WORK REQUEST — Apart from the pictures, every entry must be retyped exactly.

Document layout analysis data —
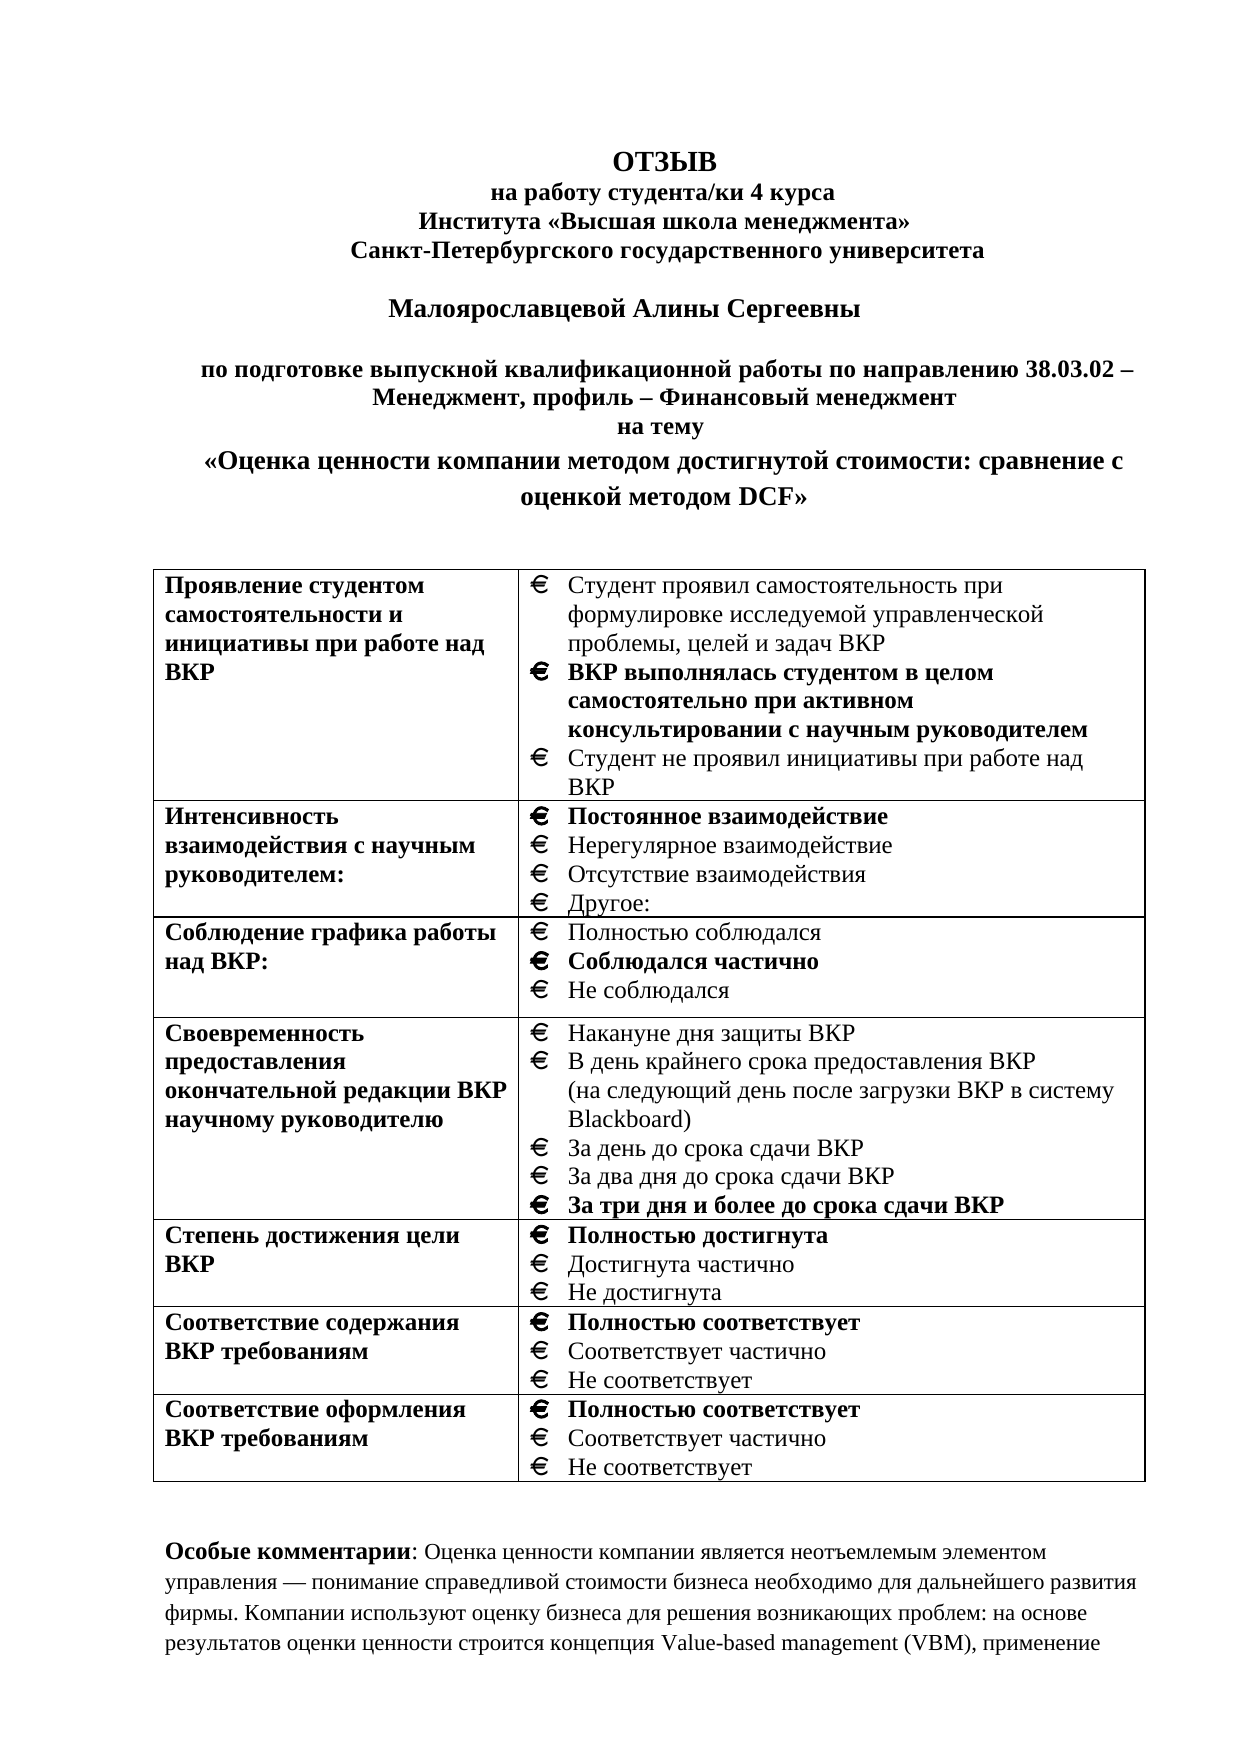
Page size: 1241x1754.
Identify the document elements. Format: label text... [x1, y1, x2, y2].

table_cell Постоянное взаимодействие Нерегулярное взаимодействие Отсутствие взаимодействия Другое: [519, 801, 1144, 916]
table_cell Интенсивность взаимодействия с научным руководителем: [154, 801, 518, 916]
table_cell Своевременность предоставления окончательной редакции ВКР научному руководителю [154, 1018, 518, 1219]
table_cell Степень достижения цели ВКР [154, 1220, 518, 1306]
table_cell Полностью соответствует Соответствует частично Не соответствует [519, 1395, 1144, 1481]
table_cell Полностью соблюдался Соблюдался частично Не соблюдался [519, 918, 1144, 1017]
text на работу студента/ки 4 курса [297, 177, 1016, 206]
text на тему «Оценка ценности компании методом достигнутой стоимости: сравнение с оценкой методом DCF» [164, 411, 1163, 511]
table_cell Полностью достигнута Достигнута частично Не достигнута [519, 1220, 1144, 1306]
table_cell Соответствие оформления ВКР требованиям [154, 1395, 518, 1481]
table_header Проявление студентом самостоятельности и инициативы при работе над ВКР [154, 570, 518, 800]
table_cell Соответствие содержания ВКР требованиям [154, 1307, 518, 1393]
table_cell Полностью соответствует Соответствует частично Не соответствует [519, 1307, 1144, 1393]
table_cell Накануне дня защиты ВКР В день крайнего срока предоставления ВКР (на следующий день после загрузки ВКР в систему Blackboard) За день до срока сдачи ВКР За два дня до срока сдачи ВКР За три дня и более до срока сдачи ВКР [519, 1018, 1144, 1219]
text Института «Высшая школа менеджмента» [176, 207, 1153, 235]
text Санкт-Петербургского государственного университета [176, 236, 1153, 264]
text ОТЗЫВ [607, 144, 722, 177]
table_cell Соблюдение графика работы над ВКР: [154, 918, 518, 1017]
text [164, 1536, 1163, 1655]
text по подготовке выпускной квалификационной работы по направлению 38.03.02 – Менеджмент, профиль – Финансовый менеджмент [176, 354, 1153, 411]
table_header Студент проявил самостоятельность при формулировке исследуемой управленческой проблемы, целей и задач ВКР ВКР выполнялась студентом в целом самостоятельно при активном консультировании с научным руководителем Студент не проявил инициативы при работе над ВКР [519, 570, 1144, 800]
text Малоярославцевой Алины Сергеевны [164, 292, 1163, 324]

SOLUTION TO THIS PROBLEM —
Page size: 1241x1754.
Identify the document elements. Format: label text... [x1, y1, x2, y2].

table_cell Постоянное взаимодействие Нерегулярное взаимодействие Отсутствие взаимодействия Другое: [519, 801, 1144, 916]
table_cell Интенсивность взаимодействия с научным руководителем: [154, 801, 518, 916]
table_cell Своевременность предоставления окончательной редакции ВКР научному руководителю [154, 1018, 518, 1219]
table_cell Степень достижения цели ВКР [154, 1220, 518, 1306]
table_cell Полностью соответствует Соответствует частично Не соответствует [519, 1395, 1144, 1481]
table_cell Полностью соблюдался Соблюдался частично Не соблюдался [519, 918, 1144, 1017]
text на работу студента/ки 4 курса [297, 177, 1016, 206]
text на тему «Оценка ценности компании методом достигнутой стоимости: сравнение с оценкой методом DCF» [164, 411, 1163, 511]
table_cell Полностью достигнута Достигнута частично Не достигнута [519, 1220, 1144, 1306]
table_cell Соответствие оформления ВКР требованиям [154, 1395, 518, 1481]
table_header Проявление студентом самостоятельности и инициативы при работе над ВКР [154, 570, 518, 800]
table_cell Соответствие содержания ВКР требованиям [154, 1307, 518, 1393]
table_cell Полностью соответствует Соответствует частично Не соответствует [519, 1307, 1144, 1393]
table_cell Накануне дня защиты ВКР В день крайнего срока предоставления ВКР (на следующий день после загрузки ВКР в систему Blackboard) За день до срока сдачи ВКР За два дня до срока сдачи ВКР За три дня и более до срока сдачи ВКР [519, 1018, 1144, 1219]
text Института «Высшая школа менеджмента» [176, 207, 1153, 235]
text Санкт-Петербургского государственного университета [176, 236, 1153, 264]
text ОТЗЫВ [607, 144, 722, 177]
table_cell Соблюдение графика работы над ВКР: [154, 918, 518, 1017]
text [164, 1536, 1163, 1655]
text по подготовке выпускной квалификационной работы по направлению 38.03.02 – Менеджмент, профиль – Финансовый менеджмент [176, 354, 1153, 411]
table_header Студент проявил самостоятельность при формулировке исследуемой управленческой проблемы, целей и задач ВКР ВКР выполнялась студентом в целом самостоятельно при активном консультировании с научным руководителем Студент не проявил инициативы при работе над ВКР [519, 570, 1144, 800]
text Малоярославцевой Алины Сергеевны [164, 292, 1163, 324]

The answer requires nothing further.